Sai a cana, entra o café
Em Tabapuã, um grupo de empresários do agro está apostando na troca das culturas de citros e cana-de-açúcar pelo café canéfora. O projeto começou com uma pressão de agricultores para ter um respaldo público e privado para investir no plantio do grão.
Desde outubro de 2023, o grupo está em contato com representantes da Indústria Colombo, especializada em maquinários para grãos, para retomar a produção de café. A empresa também participa do projeto estadual como representante da iniciativa privada.
Horácio Costa, empresário do setor, é um dos produtores que está tentando “dar um arranque” no plantio do grão há quatro anos e, agora, se anima com a possibilidade de ver a iniciativa sair do papel.
A sua relação com o café também vem da família, que nos anos 1900 chegou a Tabapuã para plantar o grão. “Meus familiares chegaram a ter mais de um milhão de pés de cafés na época, sendo um dos maiores produtores da região na época. Hoje, nós temos 80 hectares”, diz.
Costa recorre às memórias do pai, que sempre falava em café, para traçar a jornada que o fez encabeçar o projeto de retomar a produção em Tabapuã.
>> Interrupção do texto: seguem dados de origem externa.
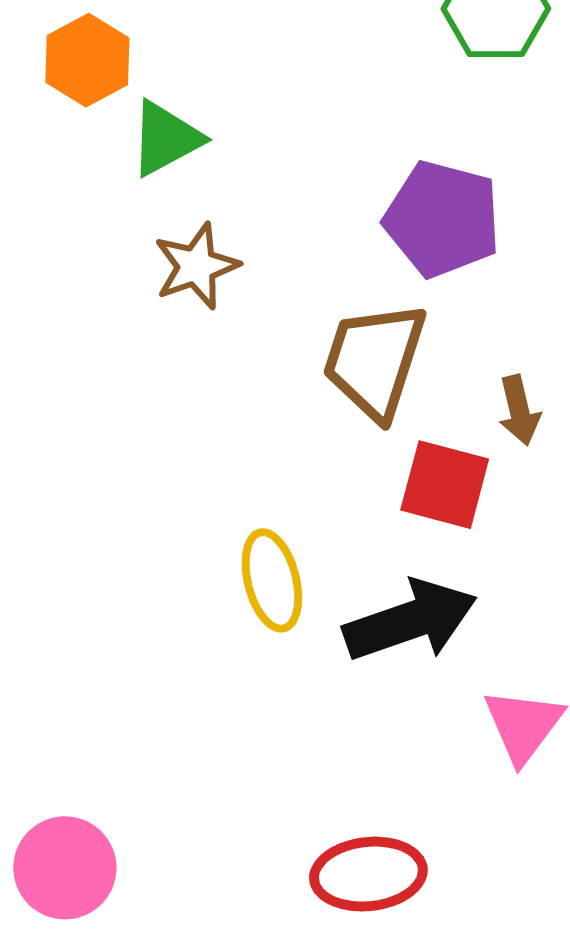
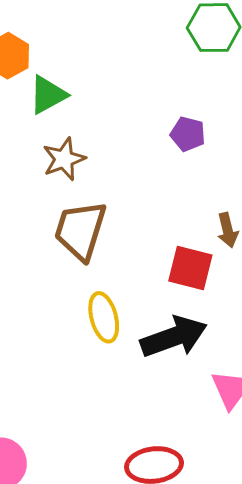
purple pentagon: (442, 219) -> (188, 134), size x0.6
brown trapezoid: (374, 360) -> (80, 230), moved

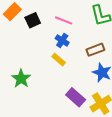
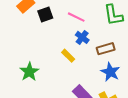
blue cross: (62, 40) -> (82, 37), moved

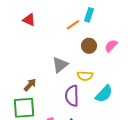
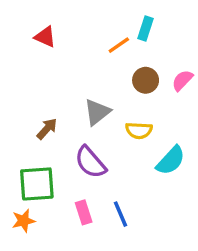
brown arrow: (30, 85) -> (47, 129), moved
purple semicircle: (72, 96) -> (90, 162), moved, turned -40

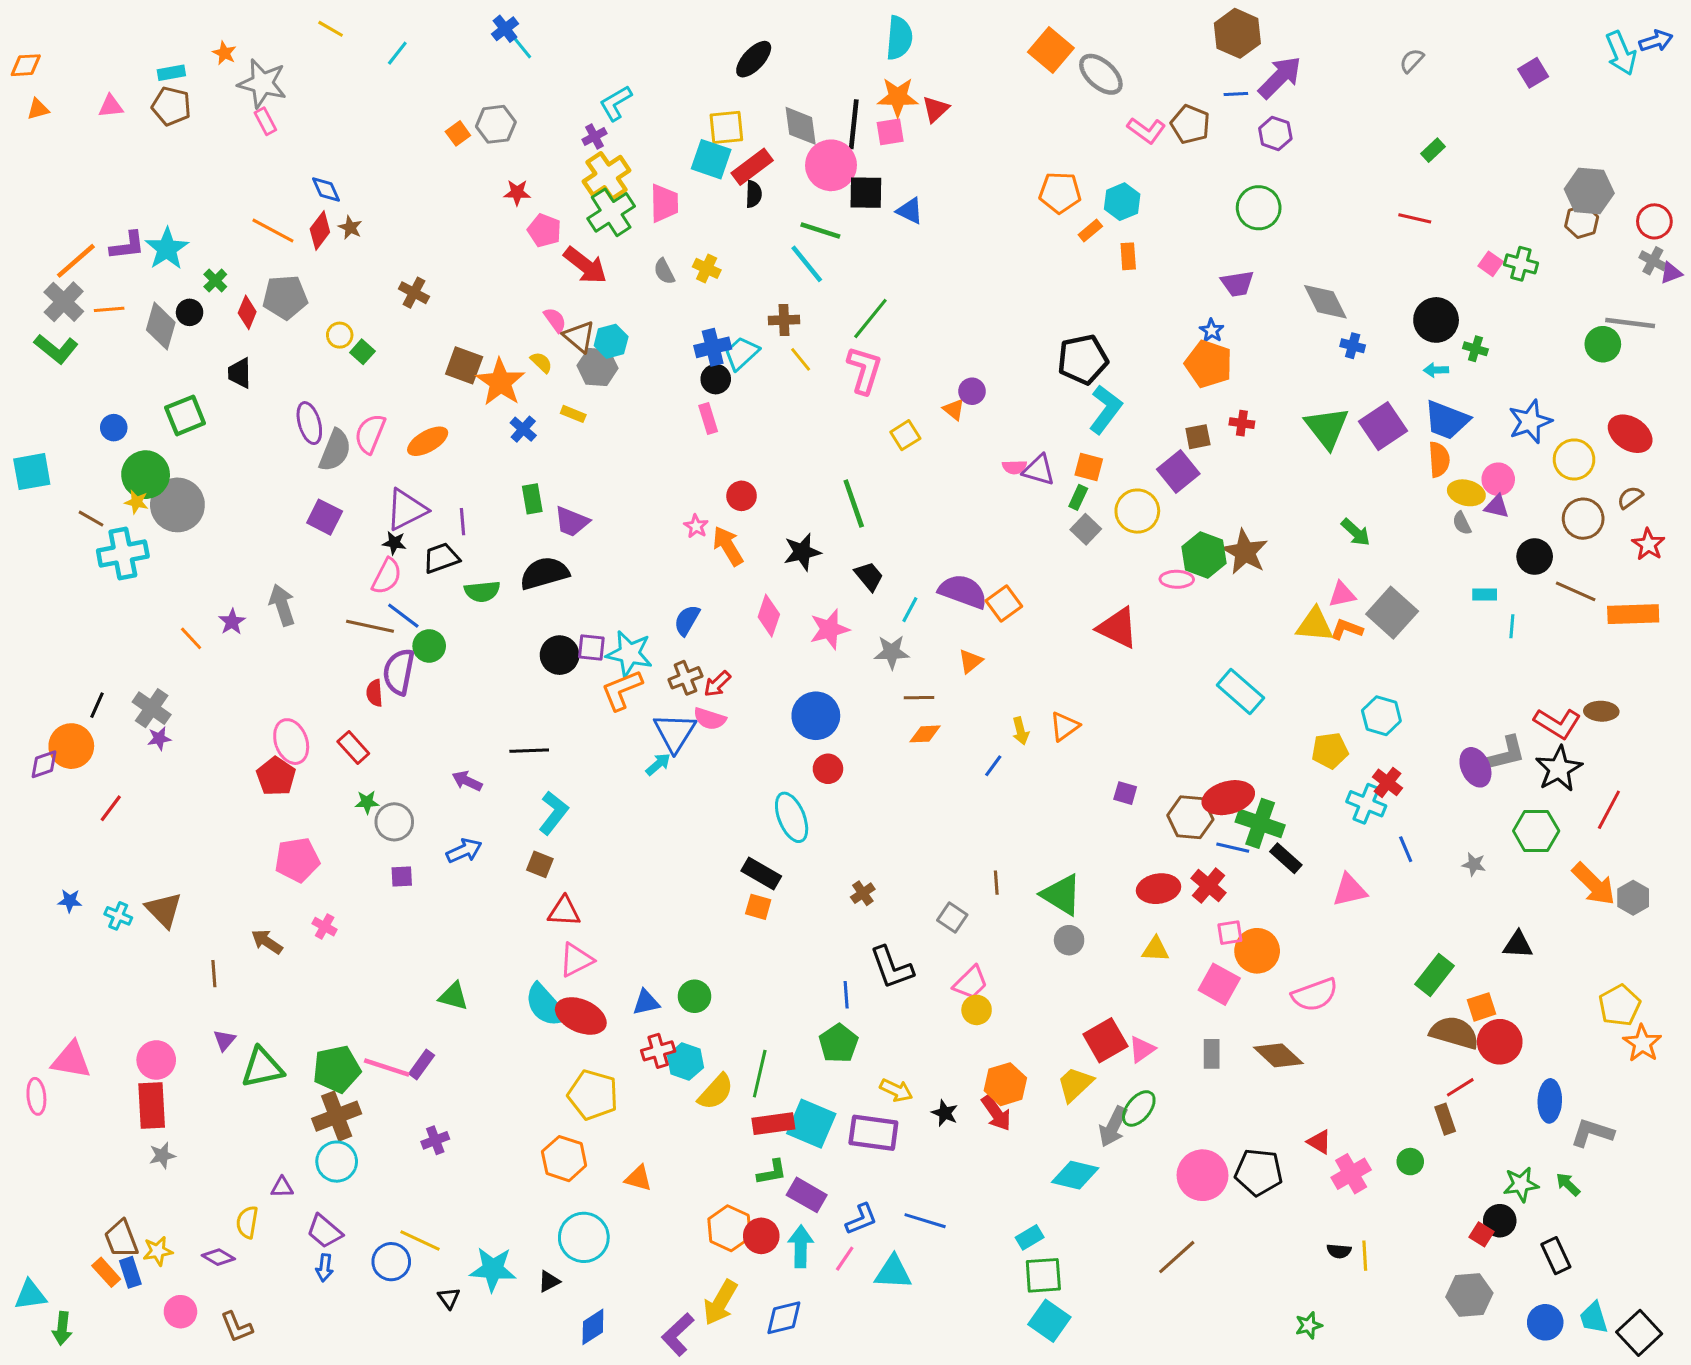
Ele já plantou citros, mas com a crise da laranja causada por preços ruins e doenças na região, como o greening, acabou arrendando as terras para usinas de cana-de-açúcar. Foi por meio das pesquisas que se convenceu a voltar com o café.
“Pareceu ser uma oportunidade de negócio não perecível e com potencial de armazenar”, justifica. Outra meta que o motivou a lançar-se na cafeicultura foi o potencial de renda em pequenas áreas. “Queríamos uma cultura que gerasse renda para que ele tivesse condição de viver da terra, e não simplesmente arrendar a uma usina de cana-de-açúcar, por exemplo”, relata.
Ele menciona a cana como uma cultura muito forte durante décadas na região, mas que deixou de ser rentável para agricultores de pequeno e médio porte. “Hoje, um alqueire de cana bem arrendado gera R$ 12 mil ao ano, algo muito insignificante. E o café, que viemos pesquisando há anos, dará mais de 100 sacas por hectare, um negócio surreal”.
O produtor lembra que as laranjas produzidas no local possuíam alta qualidade. “Atraía todas as indústrias do Estado de São Paulo para pegar um pouco da fruta para fazer o blend de seus sucos. Isso mostra as características positivas do solo que podem ser aproveitadas.”
Estímulo ao plantio de canéfora
A Indústria Colombo decidiu encampar a ideia e investir em desenvolvimento de maquinários – em especial para pequenos e médios produtores – específicos para a colheita do café, aproveitando o lançamento do projeto estadual.
“O projeto Canéfora SP tem um potencial muito grande para contribuir com o avanço da agricultura paulista e gerará muitos resultados. E o papel da Colombo não é só oferecer equipamento [específico], mas desenvolver a comunidade onde o café estará inserido”, afirmou Neto Colombo, diretor de operações da companhia.
O programa foi lançado no final de outubro, em um evento realizado no Instituto Biológico do Estado de São Paulo, escolhido simbolicamente por ser conhecido como o principal cafezal urbano da América Latina. A viabilidade econômica do projeto foi assegurada pela Secretaria de Agricultura paulista e por entidades de pesquisa, que vêm desenvolvendo testes com as plantas de conilon e robusta.